Eine endlose Minute lang herrschte so abgründige Stille, als stünde in der Schöpfung die Geburt des Lautes noch bevor. Urplötzlich aber zerriß ein langgezogener, entsetzensgeschüttelter Schrei das nächtliche Schweigen, lief jedoch, noch ehe er seine volle Stärke erreicht hatte, in ein ersticktes Röcheln aus. Im nämlichen Moment verließ auch der zweite Indianer seinen Posten am Ende des Treppenaufgangs und folgte seinem Gefährten in die Schlafkammer. Ich hörte, wie jenes Etwas hinter ihm über den Boden schleifte. Dann vernahm ich einen dumpfen Aufschlag, als wär’ ein schwerer Gegenstand zu Boden gefallen – und gleich darauf war alles wieder ruhig wie zuvor.
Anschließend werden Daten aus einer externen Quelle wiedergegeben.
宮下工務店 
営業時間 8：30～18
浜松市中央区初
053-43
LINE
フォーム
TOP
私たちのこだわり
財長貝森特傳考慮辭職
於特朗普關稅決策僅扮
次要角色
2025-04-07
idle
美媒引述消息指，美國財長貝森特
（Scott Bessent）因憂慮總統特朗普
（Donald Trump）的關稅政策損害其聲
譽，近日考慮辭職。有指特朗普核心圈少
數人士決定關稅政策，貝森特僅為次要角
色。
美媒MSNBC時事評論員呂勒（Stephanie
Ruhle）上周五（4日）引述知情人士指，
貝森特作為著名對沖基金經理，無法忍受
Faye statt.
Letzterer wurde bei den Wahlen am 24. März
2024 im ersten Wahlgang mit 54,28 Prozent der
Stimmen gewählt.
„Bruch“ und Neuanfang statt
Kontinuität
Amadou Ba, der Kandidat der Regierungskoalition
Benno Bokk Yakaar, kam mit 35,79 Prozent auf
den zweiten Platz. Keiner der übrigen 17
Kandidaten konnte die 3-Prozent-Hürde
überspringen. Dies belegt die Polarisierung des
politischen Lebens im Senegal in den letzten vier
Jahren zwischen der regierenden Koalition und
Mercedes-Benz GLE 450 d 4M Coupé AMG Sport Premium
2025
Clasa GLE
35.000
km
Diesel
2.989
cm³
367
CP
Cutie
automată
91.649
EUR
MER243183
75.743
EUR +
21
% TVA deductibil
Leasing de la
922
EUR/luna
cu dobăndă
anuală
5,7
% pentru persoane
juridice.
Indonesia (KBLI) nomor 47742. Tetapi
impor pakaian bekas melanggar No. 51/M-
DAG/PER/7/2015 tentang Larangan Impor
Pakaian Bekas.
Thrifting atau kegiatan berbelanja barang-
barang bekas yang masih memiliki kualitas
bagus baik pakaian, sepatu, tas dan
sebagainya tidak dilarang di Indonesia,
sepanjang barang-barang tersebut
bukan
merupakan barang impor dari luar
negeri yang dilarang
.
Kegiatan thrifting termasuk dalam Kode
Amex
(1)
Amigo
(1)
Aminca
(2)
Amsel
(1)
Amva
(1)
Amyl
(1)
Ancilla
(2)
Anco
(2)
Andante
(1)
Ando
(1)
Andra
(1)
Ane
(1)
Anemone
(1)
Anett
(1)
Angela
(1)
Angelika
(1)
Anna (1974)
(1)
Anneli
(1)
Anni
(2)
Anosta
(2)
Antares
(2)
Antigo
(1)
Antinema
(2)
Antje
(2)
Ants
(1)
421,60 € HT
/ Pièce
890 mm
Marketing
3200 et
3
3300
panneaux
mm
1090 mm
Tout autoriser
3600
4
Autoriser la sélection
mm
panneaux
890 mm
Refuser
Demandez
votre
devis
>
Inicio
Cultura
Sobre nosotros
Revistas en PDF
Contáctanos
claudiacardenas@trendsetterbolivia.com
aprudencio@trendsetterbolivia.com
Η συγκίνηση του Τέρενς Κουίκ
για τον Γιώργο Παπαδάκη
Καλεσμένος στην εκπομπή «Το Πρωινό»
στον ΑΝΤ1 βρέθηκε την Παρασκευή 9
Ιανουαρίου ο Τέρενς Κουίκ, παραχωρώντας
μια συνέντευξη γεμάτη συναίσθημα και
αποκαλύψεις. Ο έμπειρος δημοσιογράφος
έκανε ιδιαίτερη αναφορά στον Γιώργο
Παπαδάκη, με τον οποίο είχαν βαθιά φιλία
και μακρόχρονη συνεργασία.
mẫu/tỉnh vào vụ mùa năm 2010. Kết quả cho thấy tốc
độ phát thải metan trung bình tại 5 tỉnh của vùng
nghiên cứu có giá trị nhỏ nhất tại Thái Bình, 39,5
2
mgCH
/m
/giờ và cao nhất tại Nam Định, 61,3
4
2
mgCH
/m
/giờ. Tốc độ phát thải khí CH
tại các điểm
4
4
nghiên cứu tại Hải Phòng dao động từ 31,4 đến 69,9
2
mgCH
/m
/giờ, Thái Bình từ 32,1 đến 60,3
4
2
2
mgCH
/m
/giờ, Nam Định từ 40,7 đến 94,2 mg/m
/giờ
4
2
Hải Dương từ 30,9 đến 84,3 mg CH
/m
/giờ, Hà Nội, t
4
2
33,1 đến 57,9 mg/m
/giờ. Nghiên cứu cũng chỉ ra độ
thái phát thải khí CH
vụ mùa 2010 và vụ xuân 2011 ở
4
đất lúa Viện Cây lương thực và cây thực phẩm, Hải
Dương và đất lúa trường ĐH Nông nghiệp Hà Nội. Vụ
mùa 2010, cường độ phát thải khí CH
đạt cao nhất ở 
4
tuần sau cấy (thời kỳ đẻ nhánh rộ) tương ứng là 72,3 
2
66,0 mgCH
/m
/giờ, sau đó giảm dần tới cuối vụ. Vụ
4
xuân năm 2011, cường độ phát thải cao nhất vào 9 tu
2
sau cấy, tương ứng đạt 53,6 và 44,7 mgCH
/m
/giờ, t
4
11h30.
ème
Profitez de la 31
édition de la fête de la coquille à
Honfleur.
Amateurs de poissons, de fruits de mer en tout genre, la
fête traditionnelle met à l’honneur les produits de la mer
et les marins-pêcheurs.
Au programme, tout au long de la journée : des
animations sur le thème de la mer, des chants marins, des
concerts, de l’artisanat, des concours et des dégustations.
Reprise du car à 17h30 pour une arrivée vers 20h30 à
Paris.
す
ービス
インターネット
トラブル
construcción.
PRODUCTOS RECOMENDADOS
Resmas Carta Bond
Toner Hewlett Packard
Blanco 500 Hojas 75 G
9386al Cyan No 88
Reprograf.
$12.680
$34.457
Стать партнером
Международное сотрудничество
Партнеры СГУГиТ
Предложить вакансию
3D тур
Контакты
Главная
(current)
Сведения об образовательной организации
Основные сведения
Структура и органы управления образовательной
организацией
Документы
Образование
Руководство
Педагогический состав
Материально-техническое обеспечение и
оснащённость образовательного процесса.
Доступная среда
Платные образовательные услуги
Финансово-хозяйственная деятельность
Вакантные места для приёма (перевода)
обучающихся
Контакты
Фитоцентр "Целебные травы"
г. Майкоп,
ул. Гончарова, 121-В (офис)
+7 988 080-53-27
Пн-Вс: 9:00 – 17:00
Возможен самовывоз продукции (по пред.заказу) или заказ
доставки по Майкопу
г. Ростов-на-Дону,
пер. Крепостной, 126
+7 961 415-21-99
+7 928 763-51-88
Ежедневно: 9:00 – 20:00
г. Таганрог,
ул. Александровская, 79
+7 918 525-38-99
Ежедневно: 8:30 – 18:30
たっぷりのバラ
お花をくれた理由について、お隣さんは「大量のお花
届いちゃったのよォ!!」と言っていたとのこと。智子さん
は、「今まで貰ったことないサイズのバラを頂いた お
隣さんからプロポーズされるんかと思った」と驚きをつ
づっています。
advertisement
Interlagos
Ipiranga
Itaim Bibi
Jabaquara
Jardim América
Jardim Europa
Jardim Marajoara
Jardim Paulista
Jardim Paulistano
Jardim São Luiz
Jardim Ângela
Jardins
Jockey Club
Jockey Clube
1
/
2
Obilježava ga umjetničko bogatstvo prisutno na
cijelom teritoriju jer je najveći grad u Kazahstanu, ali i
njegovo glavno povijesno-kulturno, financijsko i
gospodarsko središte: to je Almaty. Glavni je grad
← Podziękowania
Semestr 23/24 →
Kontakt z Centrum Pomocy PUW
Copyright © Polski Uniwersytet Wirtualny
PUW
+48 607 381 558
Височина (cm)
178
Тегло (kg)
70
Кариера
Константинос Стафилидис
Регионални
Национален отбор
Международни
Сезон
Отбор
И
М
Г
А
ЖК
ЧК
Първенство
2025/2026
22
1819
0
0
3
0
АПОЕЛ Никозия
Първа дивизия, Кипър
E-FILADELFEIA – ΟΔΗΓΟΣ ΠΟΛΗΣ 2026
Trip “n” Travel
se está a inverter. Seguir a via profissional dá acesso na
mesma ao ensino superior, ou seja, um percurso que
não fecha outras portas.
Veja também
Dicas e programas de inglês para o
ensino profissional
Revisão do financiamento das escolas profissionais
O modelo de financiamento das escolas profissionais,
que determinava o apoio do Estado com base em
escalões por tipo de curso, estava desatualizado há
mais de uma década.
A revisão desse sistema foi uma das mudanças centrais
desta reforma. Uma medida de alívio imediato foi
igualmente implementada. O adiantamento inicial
So weit waren die Dinge gediehen, als ein blendender Blitz die Dunkelheit zerriß, und fast gleichzeitig ein fürchterlich krachender Donner das tödliche Schweigen spaltete: Nun entlud sich mit einem Schlag, was als Himmelselektrizität sich den ganzen Tag über in der Atmosphäre aufgestaut hatte! Sekundenlang war jeder Gegenstand in dem Zimmer mit erstaunlicher Klarheit zu erkennen, ja sogar das feierliche Spalier der Baumstämme vor den Fenstern konnte ich deutlich unterscheiden. Und der Donner rollte fort von Echo zu Echo, verlor sich grollend über der Weite des Sees und zwischen den fernen Inseln, während der Himmel schon seine Schleusen geöffnet hatte und seine Wasser in schäumenden Katarakten erdenwärts entließ.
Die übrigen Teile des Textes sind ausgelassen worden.